Ensuring ethical compliance and patient privacy

Data collection is conducted under strict ethical standards. Each clinical partner prepared study protocols, informed consent forms, and data flow diagrams as required by their respective Ethics Committees.

Access to patient data is strictly controlled. Individual data access agreements are signed by all technical partners, outlining confidentiality obligations and restricting use to within the project scope.

In the SYNTHEMA project, ethics and legal compliance are not just checkboxes, they are foundational pillars. Designed in alignment with the EU’s AI Act and GDPR, SYNTHEMA integrates ethical principles such as human oversight, transparency, fairness, and accountability into every stage of its AI development. Through a value-sensitive design approach, the project brings together clinicians, patients, legal experts, and developers to ensure that real-world concerns shape the technology from the ground up.

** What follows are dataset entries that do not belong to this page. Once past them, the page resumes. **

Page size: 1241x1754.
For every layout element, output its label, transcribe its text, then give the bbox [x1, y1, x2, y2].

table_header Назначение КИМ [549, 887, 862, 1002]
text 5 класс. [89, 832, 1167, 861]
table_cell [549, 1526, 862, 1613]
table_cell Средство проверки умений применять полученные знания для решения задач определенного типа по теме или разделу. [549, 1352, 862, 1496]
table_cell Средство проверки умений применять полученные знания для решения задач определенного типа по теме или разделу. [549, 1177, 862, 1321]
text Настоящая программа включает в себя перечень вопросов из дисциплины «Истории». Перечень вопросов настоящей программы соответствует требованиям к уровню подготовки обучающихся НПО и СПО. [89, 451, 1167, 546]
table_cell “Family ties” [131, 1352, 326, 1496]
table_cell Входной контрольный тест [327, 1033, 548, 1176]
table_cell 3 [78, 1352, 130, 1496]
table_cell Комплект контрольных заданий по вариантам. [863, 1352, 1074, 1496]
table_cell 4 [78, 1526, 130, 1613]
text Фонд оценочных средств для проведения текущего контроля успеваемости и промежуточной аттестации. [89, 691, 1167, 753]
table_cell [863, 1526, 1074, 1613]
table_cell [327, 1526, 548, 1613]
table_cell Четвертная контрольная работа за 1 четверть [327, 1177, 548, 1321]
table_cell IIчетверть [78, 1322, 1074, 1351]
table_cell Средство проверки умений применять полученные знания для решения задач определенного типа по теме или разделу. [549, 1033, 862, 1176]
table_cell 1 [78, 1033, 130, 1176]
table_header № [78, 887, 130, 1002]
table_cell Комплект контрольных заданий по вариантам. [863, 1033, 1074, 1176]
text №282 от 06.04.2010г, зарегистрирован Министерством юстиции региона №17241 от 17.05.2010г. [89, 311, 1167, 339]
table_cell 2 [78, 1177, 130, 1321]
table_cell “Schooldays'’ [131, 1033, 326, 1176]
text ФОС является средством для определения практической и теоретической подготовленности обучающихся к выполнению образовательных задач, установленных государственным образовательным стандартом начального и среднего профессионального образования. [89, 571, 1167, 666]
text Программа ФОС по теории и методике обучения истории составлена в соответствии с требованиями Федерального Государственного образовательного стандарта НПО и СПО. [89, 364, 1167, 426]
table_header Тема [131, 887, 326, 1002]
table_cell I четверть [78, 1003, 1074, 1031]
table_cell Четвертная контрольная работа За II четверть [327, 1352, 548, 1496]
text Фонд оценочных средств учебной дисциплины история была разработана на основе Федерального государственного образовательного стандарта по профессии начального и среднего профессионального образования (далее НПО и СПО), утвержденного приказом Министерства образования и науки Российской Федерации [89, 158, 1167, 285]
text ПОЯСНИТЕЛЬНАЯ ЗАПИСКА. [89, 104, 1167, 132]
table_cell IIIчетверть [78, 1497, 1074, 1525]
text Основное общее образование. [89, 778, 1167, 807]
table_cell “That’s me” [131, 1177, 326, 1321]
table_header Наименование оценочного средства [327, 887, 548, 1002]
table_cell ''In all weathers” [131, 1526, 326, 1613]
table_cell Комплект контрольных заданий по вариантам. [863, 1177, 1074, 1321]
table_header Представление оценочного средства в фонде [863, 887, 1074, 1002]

To operationalize these principles, SYNTHEMA implemented a harmonized ethics approval process across all participating clinical sites. This included the preparation of study protocols, informed consent forms, Data Protection Impact Assessments (DPIAs), and dataset access agreements. A Joint Controllership Agreement (JCA) defines shared responsibilities for data governance, ensuring that all data processing activities are legally sound and ethically robust.

The project also developed a comprehensive documentation toolkit—ranging from tailored consent forms to global DPIAs—that supports transparency, reproducibility, and compliance. These materials not only safeguard patient rights but also serve as templates for future initiatives in synthetic data and federated learning. By embedding ethics into its technical and operational core, SYNTHEMA sets a new standard for responsible AI in healthcare research.

Both, VHIR and ICH have obtained the ethical approval for SCD and AML use respectively.

The role of EuroBloodNet, ENROL and RADeep

The onboarding of use cases in SCD and AML within the SYNTHEMA framework is progressing through active collaboration with key European networks and scientific associations, concretely ERN-EuroBloodNet and the European Hematology Association (EHA). These collaborations aim to foster alignment with clinical standards, promote interoperability of data across centres, and support real-world deployment of synthetic data and AI solutions.

The involvement of ERN-EuroBloodNet has enabled SYNTHEMA to engage with additional affiliated hospitals across several EU countries.  RADeep (Rare Anaemia Disorders European Epidemiological Platform) plays a critical role in gathering standardized data on patients with rare anaemia disorders. the RADeep standard was leveraged to serve as the main data infrastructure model. The RADeep-based infrastructure allowed the collection of structured clinical, genomic, metabolomic, and imaging data following a predefined template harmonised with the ENROL metadata framework

ENROL (European Rare Blood Disorders Platform) serves as an umbrella registry for rare haematological disorders. By aligning with ENROL’s standards, SYNTHEMA ensures standardised data models, governance frameworks, and interoperability across registries, clinical sites, and European health data infrastructures. The collaboration with these platforms strengthens SYNTHEMA’s ability to build a harmonised and comprehensive dataset. It also supports the project’s ambition to inform the development of novel treatments and improve care for patients with rare blood disorders.

Looking ahead

The project’s upcoming goals include finalising the AML and SCD datasets and refining the ETL processes. With hundreds of patient records already processed and additional contributions underway, SYNTHEMA is steadily building a high-quality foundation for future clinical research. Its collaboration with RADeep and ENROL helps position this effort within the broader European landscape for rare disease research.

As the project approaches its final phase, the structured and ethical collection of data will continue to play a central role in advancing science and improving care for patients with rare haematological diseases.